L'Ombre de l'Amour
Le marché de Bokohoué pulse comme un cœur : cris des vendeuses, odeurs de poisson grillé et de piment, éclats de rire. Amélévi aide sa mère, Akuavi, à empiler des ignames, chantonnant une mélodie. Elle croise Boby, qui marchande des boulons avec Mama GaGa, une vendeuse rondouillarde aux foulards bariolés, inspirée des maraîchères d’Athiémé. Mama lit l’avenir dans des coquillages et lance, riant : « Boby, l’amour te piquera comme mon piment rouge ! » Amélévi pouffe, mais quand Boby lui offre une mangue juteuse – « Pour ta voix, chanteuse » –, son souffle se coupe. Leurs doigts se frôlent, et elle détourne les yeux, troublée.

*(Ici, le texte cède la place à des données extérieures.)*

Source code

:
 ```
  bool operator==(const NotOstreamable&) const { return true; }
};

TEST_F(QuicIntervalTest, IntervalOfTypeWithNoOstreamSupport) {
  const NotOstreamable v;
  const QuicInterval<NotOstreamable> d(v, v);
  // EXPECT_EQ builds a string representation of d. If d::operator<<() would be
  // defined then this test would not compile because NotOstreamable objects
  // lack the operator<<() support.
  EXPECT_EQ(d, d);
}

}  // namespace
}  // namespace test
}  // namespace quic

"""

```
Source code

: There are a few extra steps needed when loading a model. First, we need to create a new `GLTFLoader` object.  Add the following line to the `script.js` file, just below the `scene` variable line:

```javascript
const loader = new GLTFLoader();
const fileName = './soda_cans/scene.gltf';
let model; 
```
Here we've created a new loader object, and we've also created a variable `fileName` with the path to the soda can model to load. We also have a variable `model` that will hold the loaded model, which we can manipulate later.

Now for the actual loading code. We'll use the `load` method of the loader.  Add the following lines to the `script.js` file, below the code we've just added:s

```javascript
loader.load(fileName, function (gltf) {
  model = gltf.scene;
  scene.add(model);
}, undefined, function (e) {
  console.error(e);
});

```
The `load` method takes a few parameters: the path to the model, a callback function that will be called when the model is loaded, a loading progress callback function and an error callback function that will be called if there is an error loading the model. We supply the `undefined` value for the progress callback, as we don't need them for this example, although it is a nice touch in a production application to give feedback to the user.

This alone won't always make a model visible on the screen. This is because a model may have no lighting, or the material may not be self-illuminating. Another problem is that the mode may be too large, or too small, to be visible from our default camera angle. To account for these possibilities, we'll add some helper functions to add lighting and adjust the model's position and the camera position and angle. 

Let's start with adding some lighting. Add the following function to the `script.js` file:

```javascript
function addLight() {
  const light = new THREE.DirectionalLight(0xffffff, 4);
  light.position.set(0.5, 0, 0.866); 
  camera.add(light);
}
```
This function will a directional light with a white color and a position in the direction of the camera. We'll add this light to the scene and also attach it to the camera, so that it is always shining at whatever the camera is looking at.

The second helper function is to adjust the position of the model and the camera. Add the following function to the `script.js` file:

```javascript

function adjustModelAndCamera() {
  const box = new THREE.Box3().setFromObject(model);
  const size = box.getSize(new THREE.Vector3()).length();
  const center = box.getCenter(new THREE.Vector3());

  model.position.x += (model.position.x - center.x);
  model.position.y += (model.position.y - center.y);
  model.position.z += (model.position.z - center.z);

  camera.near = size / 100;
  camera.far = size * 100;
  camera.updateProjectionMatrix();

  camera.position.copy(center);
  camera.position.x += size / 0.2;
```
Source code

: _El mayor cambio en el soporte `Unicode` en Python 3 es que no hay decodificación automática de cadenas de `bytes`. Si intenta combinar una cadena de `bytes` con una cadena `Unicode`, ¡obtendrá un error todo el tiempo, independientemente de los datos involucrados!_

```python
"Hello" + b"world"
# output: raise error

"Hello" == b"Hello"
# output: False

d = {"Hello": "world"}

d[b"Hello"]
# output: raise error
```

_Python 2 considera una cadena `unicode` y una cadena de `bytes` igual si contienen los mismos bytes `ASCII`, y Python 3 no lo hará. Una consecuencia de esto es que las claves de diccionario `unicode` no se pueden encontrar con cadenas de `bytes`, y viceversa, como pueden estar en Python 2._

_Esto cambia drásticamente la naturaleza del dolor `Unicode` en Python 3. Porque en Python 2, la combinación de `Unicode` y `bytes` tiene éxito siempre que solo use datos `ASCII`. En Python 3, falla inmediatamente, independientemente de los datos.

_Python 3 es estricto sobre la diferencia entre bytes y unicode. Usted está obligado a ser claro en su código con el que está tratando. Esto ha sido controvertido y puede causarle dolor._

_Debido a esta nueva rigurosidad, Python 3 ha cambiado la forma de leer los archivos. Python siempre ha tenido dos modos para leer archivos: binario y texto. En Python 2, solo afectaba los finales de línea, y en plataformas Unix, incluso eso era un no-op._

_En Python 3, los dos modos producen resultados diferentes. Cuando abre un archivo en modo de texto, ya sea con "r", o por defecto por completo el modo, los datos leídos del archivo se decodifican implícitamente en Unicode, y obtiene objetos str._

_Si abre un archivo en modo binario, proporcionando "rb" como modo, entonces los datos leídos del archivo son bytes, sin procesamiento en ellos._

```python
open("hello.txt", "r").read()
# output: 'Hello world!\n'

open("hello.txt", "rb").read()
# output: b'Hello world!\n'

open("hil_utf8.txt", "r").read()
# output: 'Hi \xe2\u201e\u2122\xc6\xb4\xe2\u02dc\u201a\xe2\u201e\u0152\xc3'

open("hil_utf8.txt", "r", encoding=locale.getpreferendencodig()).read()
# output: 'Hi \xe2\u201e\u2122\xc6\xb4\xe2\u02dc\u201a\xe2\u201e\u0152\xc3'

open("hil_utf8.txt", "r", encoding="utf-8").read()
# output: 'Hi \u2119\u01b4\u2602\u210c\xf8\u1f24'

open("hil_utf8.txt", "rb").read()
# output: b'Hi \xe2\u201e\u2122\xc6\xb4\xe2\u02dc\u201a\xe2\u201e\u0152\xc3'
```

Fifamè, 25 ans, coiffeuse aux lèvres peintes et au déhanché provocant, surgit : « Boby, viens tresser mes cheveux, toi ! » Jalouse, elle toise Amélévi, semant une graine de rivalité. De retour chez elle, Amélévi apprend une nouvelle amère : Koffi a promis sa main à Gérard, 40 ans, un commerçant au ventre rond qui sent le savon bon marché. « Il a des terres, une boutique, c’est un roc ! » clame Koffi. Amélévi explose : « Un roc qui m’étouffera ! Je veux vivre, pas m’enchaîner ! » La dispute dégénère en comédie : Koffi, furieux, renverse un seau de manioc, glisse, et s’écrase dans la cour. Les poules caquettent, Akuavi rit en cachette, et Amélévi s’enfuit, riant aux larmes. Seule sous la lune, elle prie près du fromager, murmurant : « Esprits, guidez-moi. » Ses larmes brillent comme des étoiles. Koffi, couvert de manioc, menace les poules : « Vous moquez-vous de moi, sales plumes ? » Boby découvre une lettre glissée sous sa porte : « Pars, ou Bokohoué saura qui tu es. » Une plume noire identique y est collée. Akuavi murmure à Amélévi : « Le cœur court plus vite que les jambes, mais il trébuche aussi. » Les mariages arrangés, encore courants dans certains villages du Mono, créent des tensions entre générations.